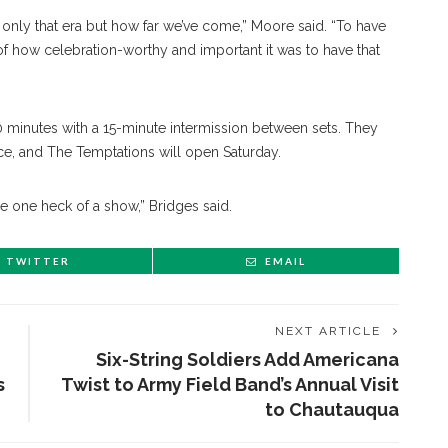
only that era but how far we’ve come,” Moore said. “To have
of how celebration-worthy and important it was to have that
0 minutes with a 15-minute intermission between sets. They
ce, and The Temptations will open Saturday.
be one heck of a show,” Bridges said.
TWITTER
EMAIL
NEXT ARTICLE
Six-String Soldiers Add Americana
s
Twist to Army Field Band’s Annual Visit
to Chautauqua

- - - - -

◆ **WHAT IS EXPECTED**:
Output the line containing "Six-String Soldiers Add Americana" and all lines after it to the end of the records, exactly as given.

◆ **TASK OUTPUT**:
Six-String Soldiers Add Americana
s
Twist to Army Field Band’s Annual Visit
to Chautauqua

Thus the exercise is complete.